┌─ EXCERPTED RECORDS
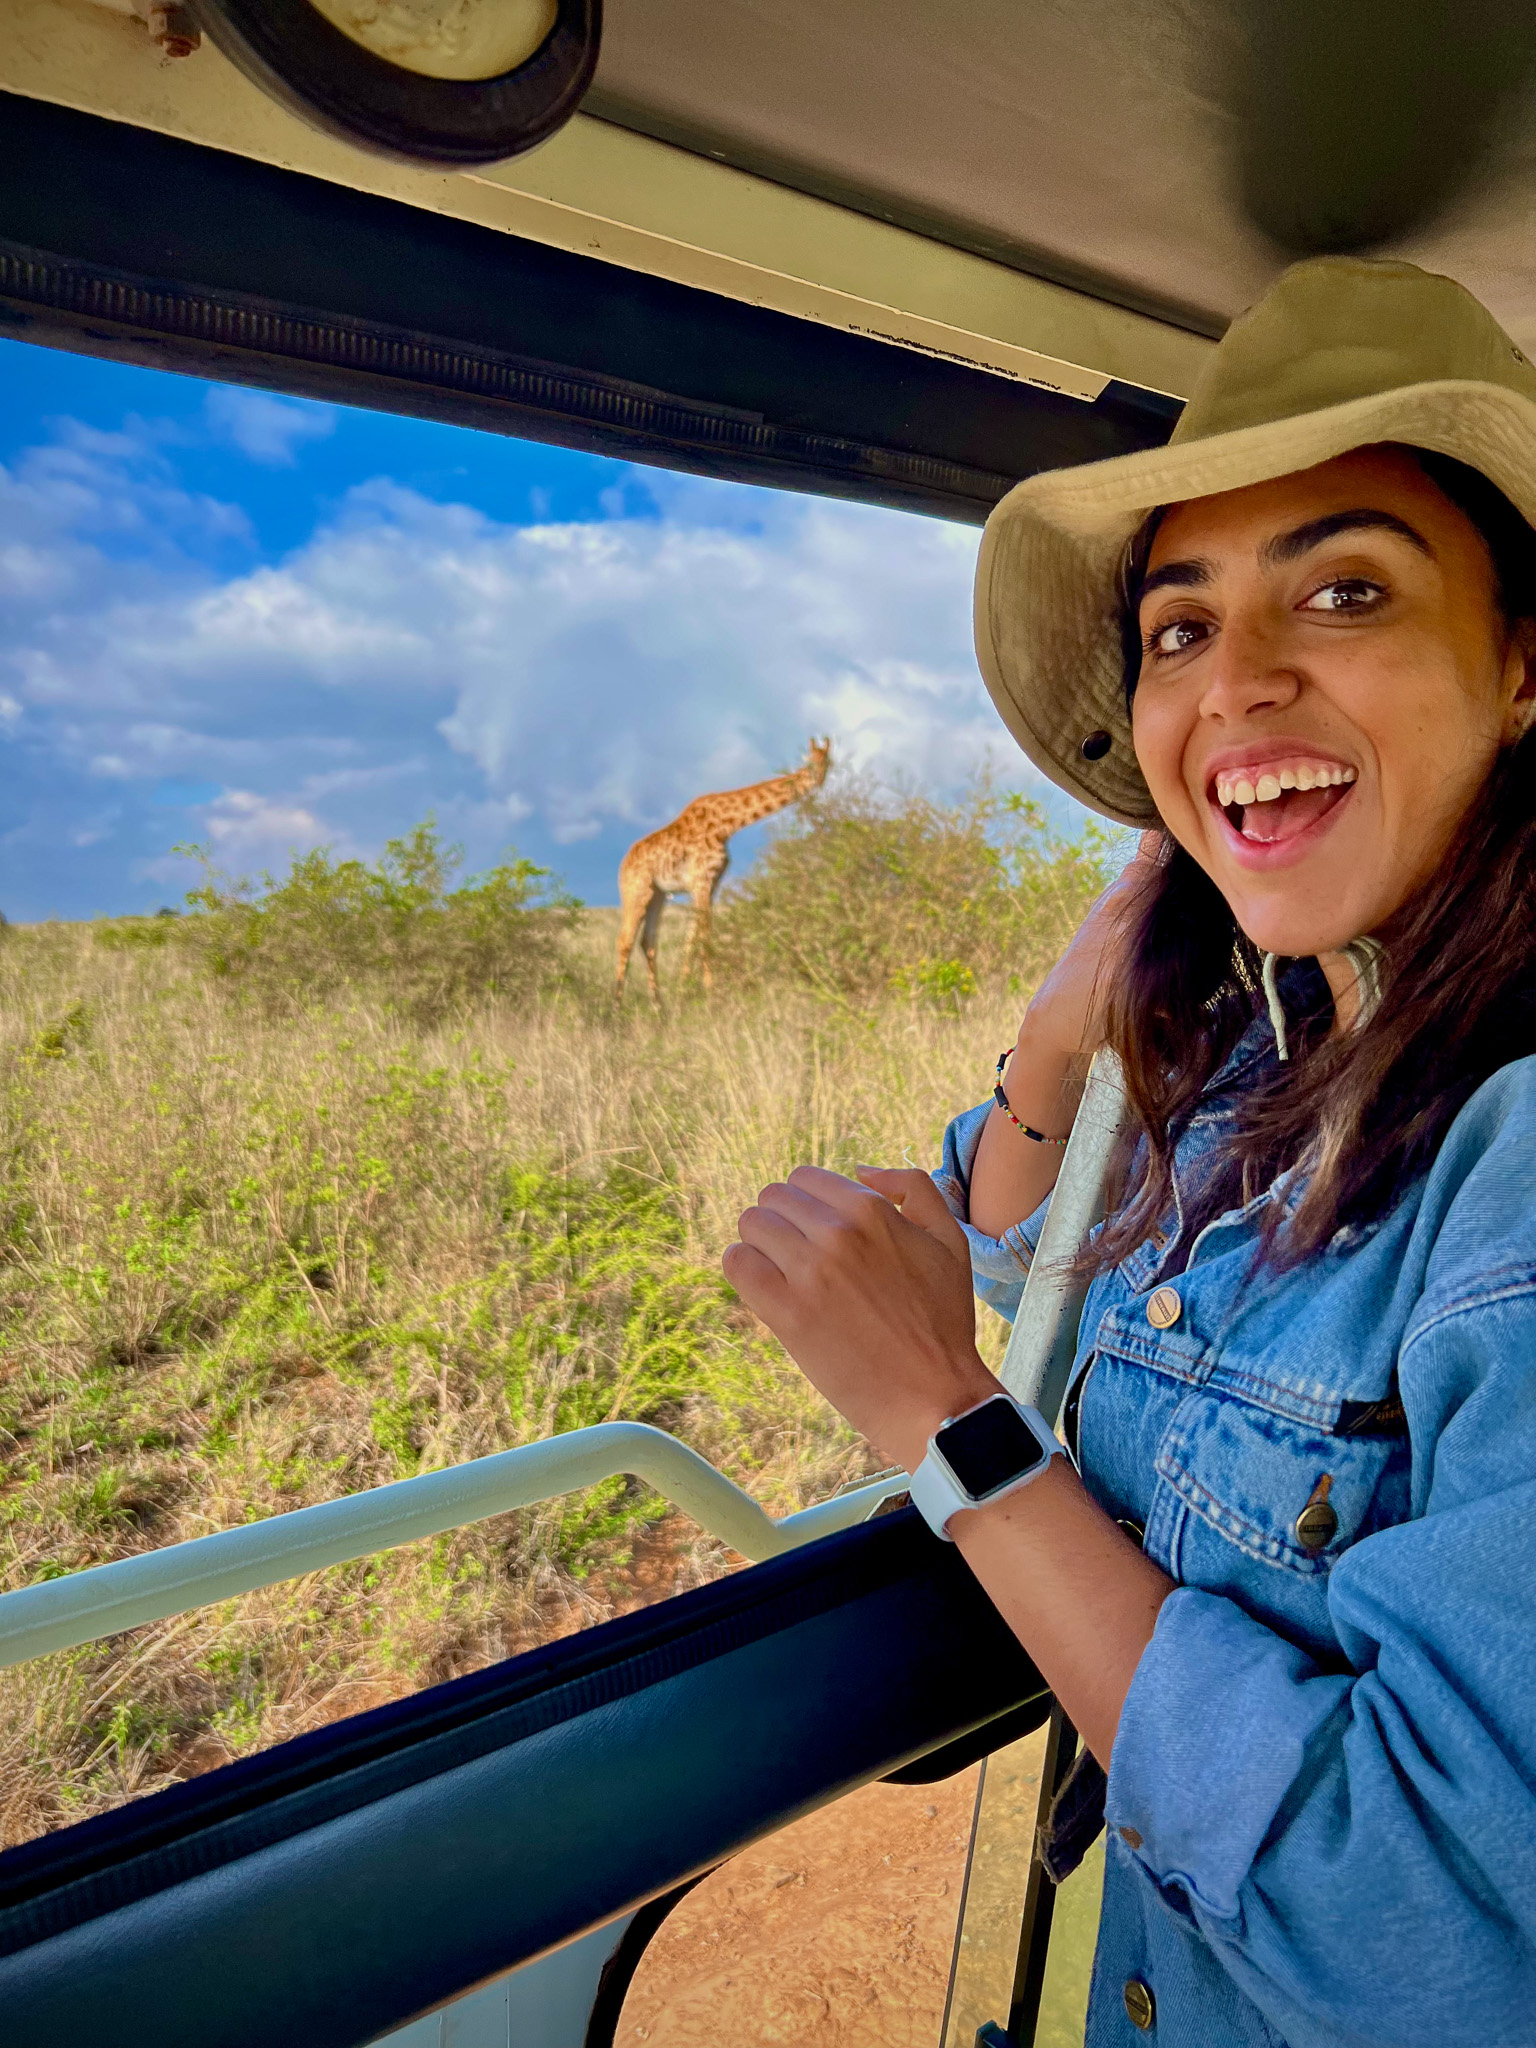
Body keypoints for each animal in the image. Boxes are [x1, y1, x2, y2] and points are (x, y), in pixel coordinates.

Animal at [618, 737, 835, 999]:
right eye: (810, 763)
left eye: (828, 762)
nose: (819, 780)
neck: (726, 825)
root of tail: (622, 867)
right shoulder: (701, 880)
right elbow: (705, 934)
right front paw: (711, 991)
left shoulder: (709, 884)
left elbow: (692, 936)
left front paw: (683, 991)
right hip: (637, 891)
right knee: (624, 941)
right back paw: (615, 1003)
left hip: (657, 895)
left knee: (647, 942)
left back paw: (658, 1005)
└─
┌─ EXCERPTED RECORDS
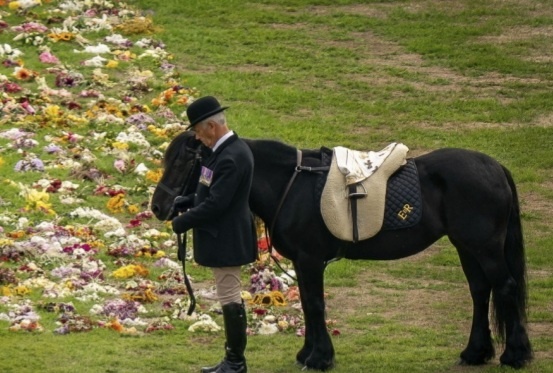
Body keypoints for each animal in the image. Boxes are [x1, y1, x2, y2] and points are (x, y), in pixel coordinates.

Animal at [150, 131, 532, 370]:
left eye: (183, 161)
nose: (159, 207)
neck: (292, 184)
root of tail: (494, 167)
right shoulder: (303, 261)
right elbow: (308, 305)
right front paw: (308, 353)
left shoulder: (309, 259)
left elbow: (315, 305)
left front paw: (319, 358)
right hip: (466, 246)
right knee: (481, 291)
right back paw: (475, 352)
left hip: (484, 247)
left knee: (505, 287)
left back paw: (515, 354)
└─
WHAT NEEDS TO BE DONE: Print, without alteration, only the lines above between the one holding "root of tail: (494, 167)" and the one holding "left back paw: (515, 354)", inclusive.

RESPONSE BOX:
root of tail: (494, 167)
right shoulder: (303, 261)
right elbow: (308, 305)
right front paw: (308, 353)
left shoulder: (309, 259)
left elbow: (315, 305)
left front paw: (319, 358)
right hip: (466, 246)
right knee: (481, 291)
right back paw: (475, 352)
left hip: (484, 247)
left knee: (505, 287)
left back paw: (515, 354)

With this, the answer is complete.